▶ **WHAT THIS TASK INVOLVES**
Every line of the records below from the line with "#2 bucket <box>105,235,236,370</box>" up to and including the line with "2. tray from (0, 483) to (533, 952)" must be reproduced exactly, and no line outside that range.

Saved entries

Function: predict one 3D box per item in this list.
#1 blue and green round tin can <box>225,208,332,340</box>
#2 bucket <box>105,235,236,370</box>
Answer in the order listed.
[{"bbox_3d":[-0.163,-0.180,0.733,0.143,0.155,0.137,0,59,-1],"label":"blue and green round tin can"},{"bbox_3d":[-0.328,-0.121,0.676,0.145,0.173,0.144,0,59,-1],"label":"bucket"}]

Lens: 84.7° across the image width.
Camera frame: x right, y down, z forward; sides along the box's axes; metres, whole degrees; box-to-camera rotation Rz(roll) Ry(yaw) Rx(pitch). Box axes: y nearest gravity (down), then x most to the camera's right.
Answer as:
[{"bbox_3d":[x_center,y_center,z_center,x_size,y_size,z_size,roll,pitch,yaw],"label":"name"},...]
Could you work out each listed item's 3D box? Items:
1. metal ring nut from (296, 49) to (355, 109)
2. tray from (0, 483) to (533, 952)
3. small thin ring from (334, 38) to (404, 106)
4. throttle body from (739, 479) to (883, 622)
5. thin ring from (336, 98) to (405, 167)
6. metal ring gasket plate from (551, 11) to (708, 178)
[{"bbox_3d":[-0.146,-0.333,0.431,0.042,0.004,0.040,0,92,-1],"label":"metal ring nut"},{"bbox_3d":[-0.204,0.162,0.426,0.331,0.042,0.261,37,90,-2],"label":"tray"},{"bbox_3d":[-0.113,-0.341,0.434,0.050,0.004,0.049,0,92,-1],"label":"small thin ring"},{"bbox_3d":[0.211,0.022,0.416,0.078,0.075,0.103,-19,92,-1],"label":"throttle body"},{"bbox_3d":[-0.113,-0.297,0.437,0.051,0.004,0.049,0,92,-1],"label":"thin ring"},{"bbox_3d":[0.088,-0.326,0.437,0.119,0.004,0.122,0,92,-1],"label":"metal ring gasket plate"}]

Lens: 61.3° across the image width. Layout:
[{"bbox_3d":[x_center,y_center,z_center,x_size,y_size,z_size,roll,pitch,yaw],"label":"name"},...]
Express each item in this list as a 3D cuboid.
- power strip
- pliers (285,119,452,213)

...

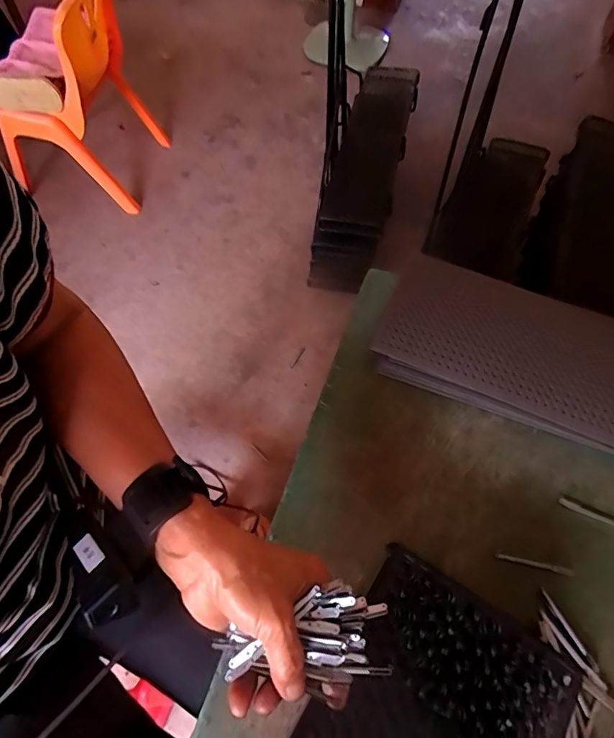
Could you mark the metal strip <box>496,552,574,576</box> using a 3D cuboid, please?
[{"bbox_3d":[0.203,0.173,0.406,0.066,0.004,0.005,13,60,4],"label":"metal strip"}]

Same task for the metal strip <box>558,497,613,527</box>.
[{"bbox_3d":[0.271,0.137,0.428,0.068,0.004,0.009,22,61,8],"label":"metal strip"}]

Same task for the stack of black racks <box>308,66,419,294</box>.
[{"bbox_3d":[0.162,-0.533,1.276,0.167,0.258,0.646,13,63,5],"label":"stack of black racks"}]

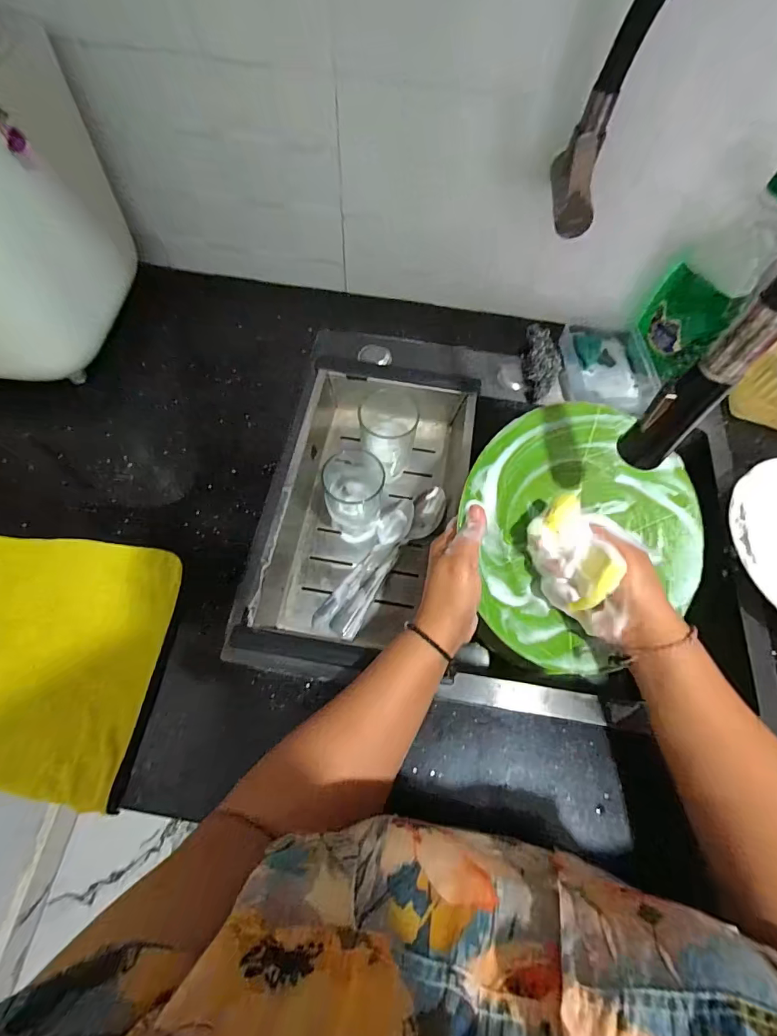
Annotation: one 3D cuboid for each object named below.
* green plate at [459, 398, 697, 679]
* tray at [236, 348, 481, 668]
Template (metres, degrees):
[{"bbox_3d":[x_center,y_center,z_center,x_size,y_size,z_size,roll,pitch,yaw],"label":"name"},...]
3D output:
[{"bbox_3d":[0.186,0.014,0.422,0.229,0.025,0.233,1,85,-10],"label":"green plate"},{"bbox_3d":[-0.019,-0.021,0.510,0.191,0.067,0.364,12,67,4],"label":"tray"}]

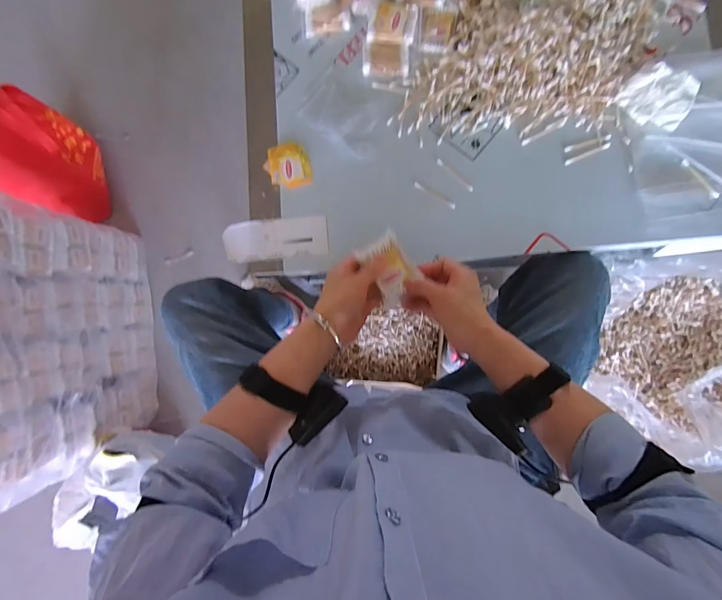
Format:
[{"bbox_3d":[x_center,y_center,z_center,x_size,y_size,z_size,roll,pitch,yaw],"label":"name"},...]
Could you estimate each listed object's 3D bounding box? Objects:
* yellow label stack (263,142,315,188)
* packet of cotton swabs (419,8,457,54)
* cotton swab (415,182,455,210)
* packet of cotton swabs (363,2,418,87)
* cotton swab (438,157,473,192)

--

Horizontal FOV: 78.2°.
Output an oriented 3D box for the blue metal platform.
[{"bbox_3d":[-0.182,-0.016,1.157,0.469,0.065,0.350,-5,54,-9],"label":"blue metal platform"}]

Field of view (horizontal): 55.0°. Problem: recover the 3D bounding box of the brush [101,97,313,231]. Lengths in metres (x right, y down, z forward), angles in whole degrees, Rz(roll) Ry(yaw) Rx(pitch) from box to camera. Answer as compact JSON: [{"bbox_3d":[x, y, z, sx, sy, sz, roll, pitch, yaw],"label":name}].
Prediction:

▶ **RESPONSE**
#2 bucket <box>105,235,236,370</box>
Answer in the order listed.
[{"bbox_3d":[-0.163,-0.180,0.733,0.143,0.155,0.137,0,59,-1],"label":"blue and green round tin can"},{"bbox_3d":[-0.328,-0.121,0.676,0.145,0.173,0.144,0,59,-1],"label":"bucket"}]

Lens: 84.7° across the image width.
Camera frame: x right, y down, z forward; sides along the box's axes; metres, whole degrees; box-to-camera rotation Rz(roll) Ry(yaw) Rx(pitch). Box axes: y nearest gravity (down), then x most to the camera's right.
Answer as:
[{"bbox_3d":[x_center,y_center,z_center,x_size,y_size,z_size,roll,pitch,yaw],"label":"name"},...]
Could you work out each listed item's 3D box? Items:
1. metal ring nut from (296, 49) to (355, 109)
2. tray from (0, 483) to (533, 952)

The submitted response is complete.